Entropy production rate due to heat transfer I don't understand how you can derive a formula for the rate of entropy generation due to heat transfer between two sources with temperatures $T_2$ and $T_1$ without varying the temperature themselves. My understanding is that if we consider a such system the total entropy will be
$$
S=S_1+S_2
$$
and due to the fact that
$$
E=E_1+E_2
$$
when we make a variation we obtain
$$
\delta S= \frac{\delta E_1}{T_1}+\frac{\delta E_2}{T_2}=(\frac{1}{T_1}-\frac{1}{T_2})\delta E_1
$$
Then, considering the rate of entropy production I think I should consider also that $T_1$ and $T_2$ are functions of time, but the answer I was able to find is
$$
\frac{\delta S}{\delta t}=(\frac{1}{T_1}-\frac{1}{T_2})\frac{\delta E_1}{\delta t}
$$
Why is that? Also if you have any notes or books suggestions on this subject please leave them below.
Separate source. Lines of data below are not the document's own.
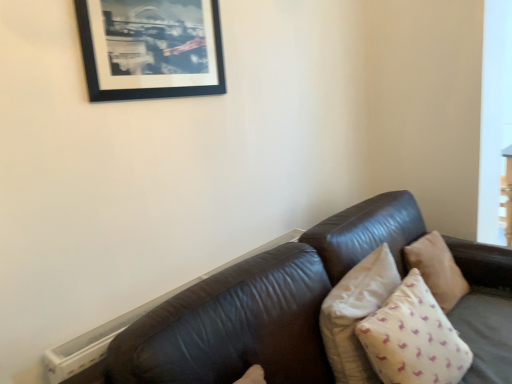
This screenshot has width=512, height=384. I want to click on beige fabric pillow at right, the 2th pillow from the front, so click(356, 314).

This screenshot has width=512, height=384. What do you see at coordinates (356, 314) in the screenshot?
I see `beige fabric pillow at right, arranged as the 2th pillow when viewed from the back` at bounding box center [356, 314].

Describe the element at coordinates (437, 269) in the screenshot. I see `beige fabric pillow at right, which is counted as the 1th pillow, starting from the back` at that location.

You are a GUI agent. You are given a task and a screenshot of the screen. Output one action in this format:
    pyautogui.click(x=<x>, y=<y>)
    Task: Click on the black matte picture frame at upper left
    The height and width of the screenshot is (384, 512).
    Given the screenshot: What is the action you would take?
    pyautogui.click(x=150, y=48)

Does beige fabric pillow at right, arranged as the 2th pillow when viewed from the back, appear on the right side of black matte picture frame at upper left?

Correct, you'll find beige fabric pillow at right, arranged as the 2th pillow when viewed from the back, to the right of black matte picture frame at upper left.

Considering the relative sizes of beige fabric pillow at right, the 2th pillow from the front, and black matte picture frame at upper left in the image provided, is beige fabric pillow at right, the 2th pillow from the front, wider than black matte picture frame at upper left?

Yes.

Could you tell me if beige fabric pillow at right, the 2th pillow from the front, is turned towards black matte picture frame at upper left?

No, beige fabric pillow at right, the 2th pillow from the front, does not turn towards black matte picture frame at upper left.

Is beige fabric pillow at right, the 2th pillow from the front, far from black matte picture frame at upper left?

Indeed, beige fabric pillow at right, the 2th pillow from the front, is not near black matte picture frame at upper left.

Measure the distance between beige cotton pillow at lower right, which is the third pillow from back to front, and beige fabric pillow at right, which is counted as the 1th pillow, starting from the back.

18.14 inches.

Can you confirm if beige cotton pillow at lower right, which is the third pillow from back to front, is smaller than beige fabric pillow at right, which is counted as the 1th pillow, starting from the back?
 A: The problem here is that, if we are dealing with two ideal constant temperature reservoirs, there is a temperature discontinuity at the interface between the two reservoirs, with temperature $T_1$ on one side of the interface and temperature $T_2$ on the other side of the interface.  In the real world, no such temperature discontinuity will exist.  Instead, adjacent to the interface in each reservoir, there will be a thin thermal boundary layer in which the temperature varies rapidly with distance from the interface, from the bulk temperature in the reservoir at the outside edge of the boundary layer to the interface temperature $T_I$ at the interface.  It is within these thin thermal boundary layers that all the entropy gets generated.
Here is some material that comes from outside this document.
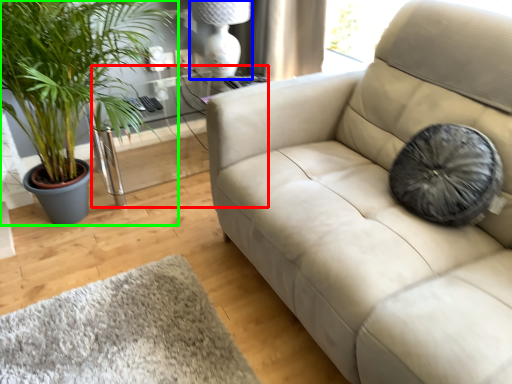
Question: Which object is the closest to the table (highlighted by a red box)? Choose among these: lamp (highlighted by a blue box) or houseplant (highlighted by a green box).

Choices:
 (A) lamp
 (B) houseplant

Answer: (A)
To get a feel for how this all plays out, we can simulate the effect within the boundary layers by placing a thin thermally conductive solid layer between our two ideal reservoirs.  This layer can have thermal conductivity k and (small) thickness $\delta$ (with negligible heat capacity and mass), such that the rate of heat conduction through the layer from the hot reservoir to the cold reservoir is given by $$\dot{Q}=-kA\frac{(T_2-T_1)}{\delta}$$ If Q is the total amount of heat transferred from the hot reservoir to the cold reservoir during the process, then the entropy change of each of the reservoirs is $$\Delta S_1=\frac{Q}{T_1}$$and$$\Delta S_2=-\frac{Q}{T_2}$$In addition, the entropy change in the massless solid layer during the process is $$\Delta S_{layer}=\frac{Q}{T_2}-\frac{Q}{T_1}+\sigma=0$$where $Q/T_2$ is the entropy transferred from the hot reservoir to the layer and $Q/T_1$ is the entropy transferred from the layer to the cold reservoir, and $\sigma$ is the amount of entropy generated within the solid layer during the process.  From this last equation, if follows that the entropy generated is given by:  $$\sigma=\frac{Q}{T_1}-\frac{Q}{T_2}$$In addition, if we add the three equations together, we obtain the total entropy change:  $$\Delta S_{total}=\Delta S_1+\Delta S_2+\Delta S_{layer}=\sigma$$Thus, the total entropy change is equal to the entropy generated within the thin solid conductive layer (which simulates the thermal boundary layers in the real-world system).